Session #119
– Paper Presentations –
Ioanni Delsante
University of Pavia
Tabassum Ahmed
University of Huddersfield
Commoning: a practice of collaborating and sharing to meet every day needs and achieve the well-being of individuals, communities and environments (Collet-Sabé & Ball, 2022)
SYNOPSIS
This call for contributions is arises from the Erasmus project the Socially Situated Architectural Pedagogies – SArPe- (www.sarpe.org) which is established at the convergence of three areas of discussion, namely situated knowledges (Haraway, 1988), critical/engaged/radical pedagogies (Freire, 1968; Hooks, 1994; Crysler, 1995; Colomina et.al. 2018), and spatial commons (De Angelis, 2003; De Cauter, 2013; Stavrides, 2016; Pelger et. al, 2017). It is also a response to and joins the broader critique towards current architectural pedagogy (Deamer et al., 2020; Dutton & Mann, 1996), dissatisfaction and issues with current studio teaching (Dutton, 1987) and opposition towards professional training that focuses on star-architecture (e.g. archistars) (Till, 2013). The prescriptive models of pedagogy continues to turn a blind-eye to the multidimensional and interconnected 21st century crises. Especially the pressing needs of the climate emergency – which we see as one rooted in and not separate from social, economic, environmental, political crisis – calls for some form of reformulation of spatial practice, teaching and training.
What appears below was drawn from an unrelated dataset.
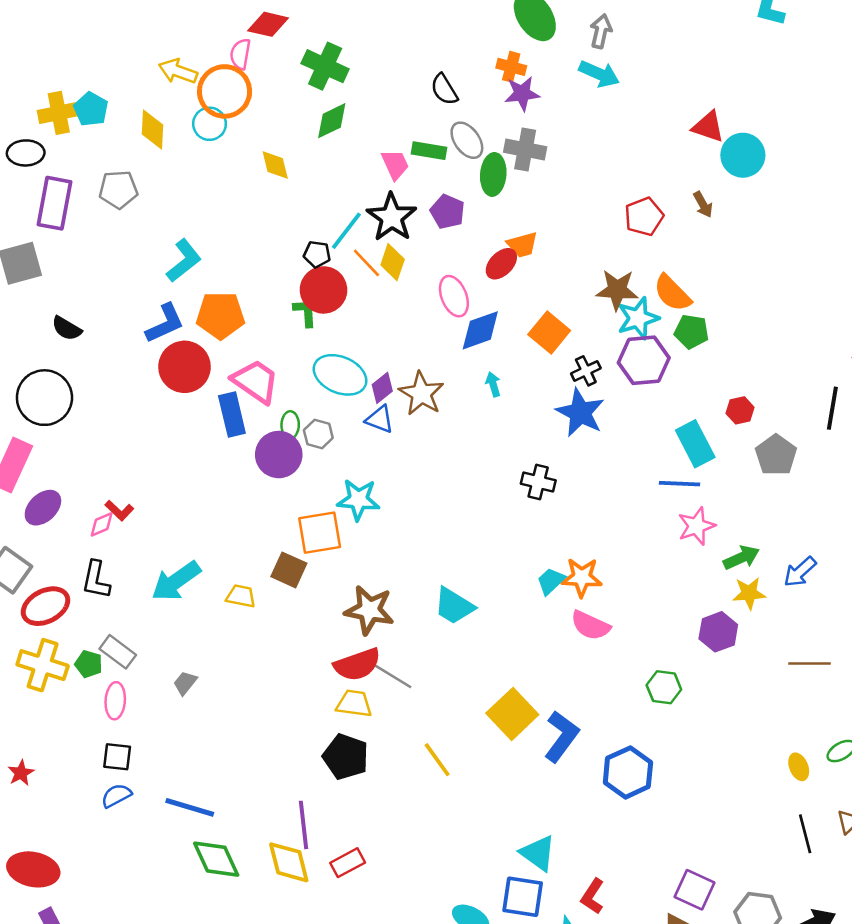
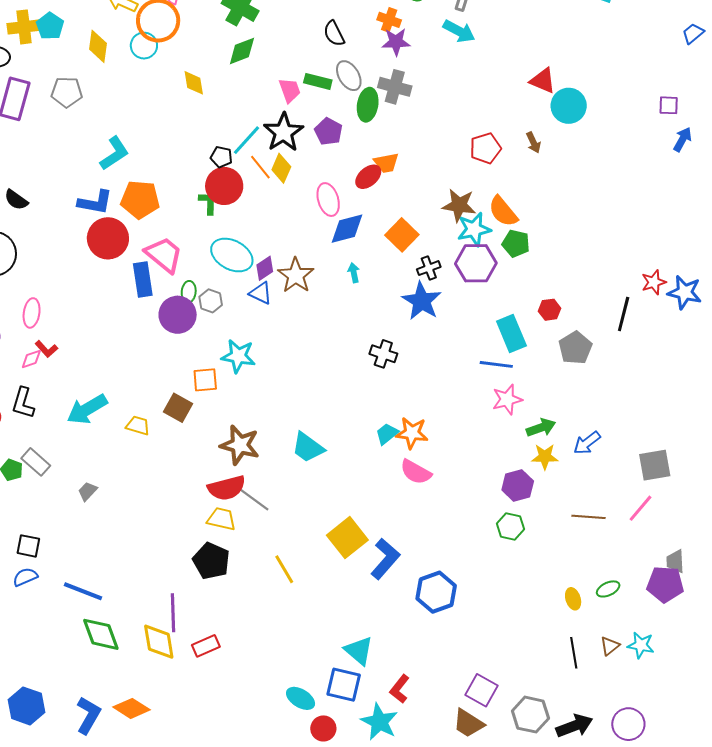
blue L-shape: (165, 323) -> (95, 202), turned 30
orange square: (320, 533) -> (205, 380), size x0.7
green hexagon: (664, 687) -> (510, 526), moved
pink ellipse: (115, 701) -> (32, 313), moved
Some modes of architectural teaching-learning such as “live projects”, participatory approaches and responsive interdisciplinary approaches have come forward, but are still seen as experimental, fragmented and not integrated into the wider curricula. If educators and learners are to break from ‘teach to the test’ approach (Korsgaard, 2019), current practices need to be challenged and alternative pathways need to be actioned.
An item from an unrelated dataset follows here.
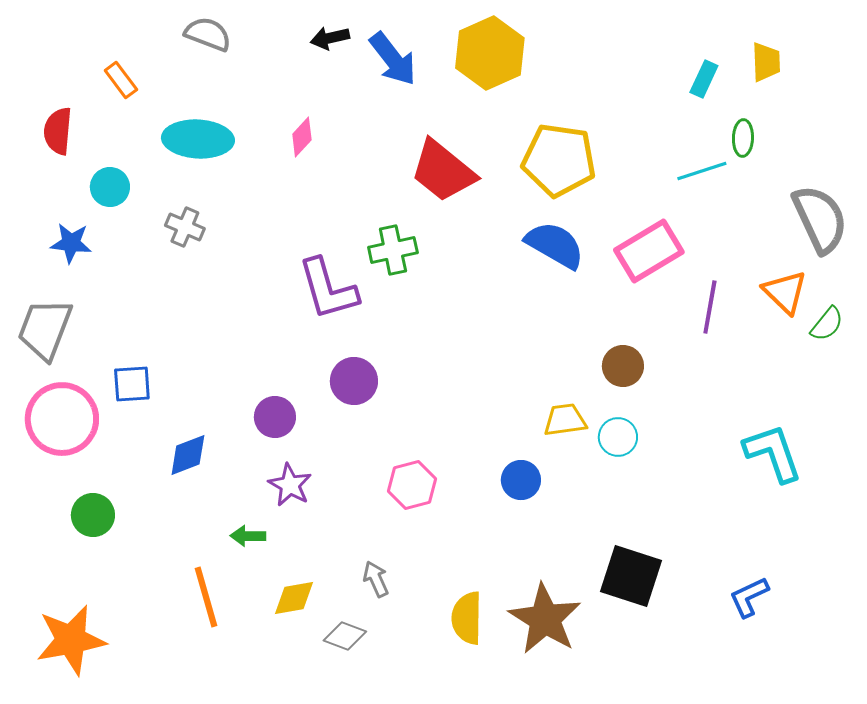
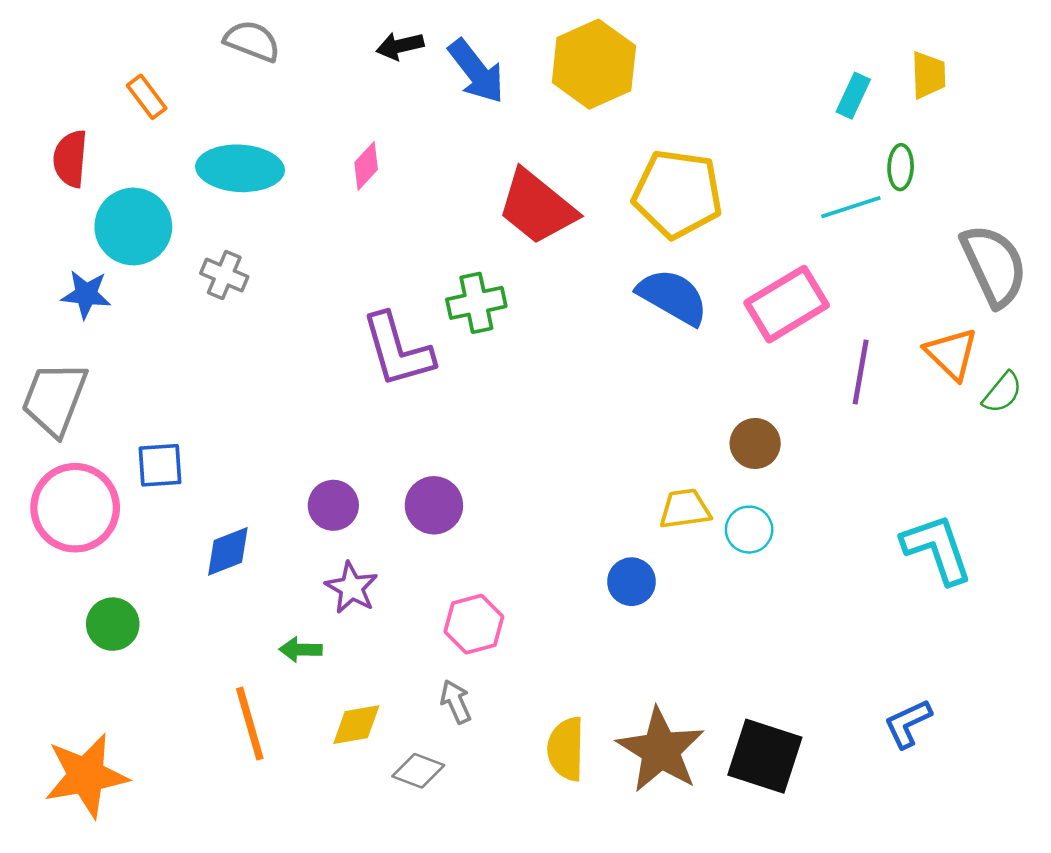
cyan circle: (110, 187) -> (133, 227), size x1.6
purple circle: (354, 381) -> (434, 505), moved
pink hexagon: (412, 485) -> (474, 624), moved
black square: (631, 576) -> (765, 756), moved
As such we position the term socially situated pedagogies in architecture on the notion that knowledge is collaboratively produced through dialogue between universities and non-academic institutions, by both learners and educators and is strongly shaped by the social context of the civic realm. In this regard we see the commons, rooted in the practice of collaboration and sharing (Collet-Sabé & Ball, 2022), as a framework to rethink and initiate new forms of pedagogical practices. For example, Tyson Lewis’s term exopedagogy calls for uninstitutionalised learning environments and expand education beyond the profit mentality. Others interpret the architectural studio ‘as a commons’ (Charlot et al., 2019) and ‘a key space for conflict’ (Bourassa, 2017) to reveal hierarchies and exploitations and constructs a situated pedagogy that resists enclosure (Korsgaard, 2019).While the commons can be associated to tangible and intangible resources (e.g. knowledge, or the cultural commons, digital commons), very few attempts have been made to refer the common and/or the commons to architectural pedagogy. On the other hand while so-called experimental approaches show overlaps with critical, radical and situated pedagogies, we feel that there is an element of distinctiveness and the opportunity to further investigate commons in relation to pedagogy.
CALL FOR CONTRIBUTIONS
With this premise, the session invites learners and educators but also proponents beyond academia to share theoretical propositions as well as case-studies and tentative, experimental actions that take place in and beyond architectural schools. We have identified few research questions to prompt thoughts and reflections, which may be presented in the form of academic papers as well as via other formats.
- Echoing Peggy Deamer (2021), what does it mean ‘for architectural education to function as a common and not as a factory’?
- ‘Is it possible to think about a relation, a dialogue, between commoning, the care of self and others and the planet? […] could a commoning relation be seen as an educational process, an ethical and political activity and technique of self-formation?’ (Collet-Sabé & Ball, 2022)
- To what extent ‘exploring and experimenting in our day to day practices in schools’ (Korsgaard, 2019) can function in ‘institutional’ architectural schools? And, reciprocally, what are the risks and the counter effects (taming the potential, enclosure) of abandoning the school entirely?
- Ultimately, how can we imagine a form of architectural pedagogy which is empowered by the common/the commons, beyond any instrumental relationship? What capacity do we have, as educators and learners, to be commoning architectural curricula, modules and design studios?
KEY BIBLIOGRAPHICAL REFERENCES
Bourassa, G. N. (2017). Toward an elaboration of the pedagogical common. Educational Commons in theory and practice: Global pedagogy and politics, 75-93.
Deamer, P. (2021).The Architectural Common. In M. Mahdavi & L. Wang (Eds.), New geographies: 12, Commons (pp. 271-285). Harvard University Graduate School of Design. https://go.exlibris.link/RsMwSPKZ
Deamer, P., Deeg, L., Metz, T., & Tursky, R. (2020). Design pedagogy: The new architectural studio and its consequences. Architecture_media_politics_society, 18(1)https://doi.org/10.14324/111.444.amps.2020v18i1.002
De Lissovoy, N. (2011). Pedagogy in common: Democratic education in the global era. Educational Philosophy and Theory, 43(10), 1119-1134.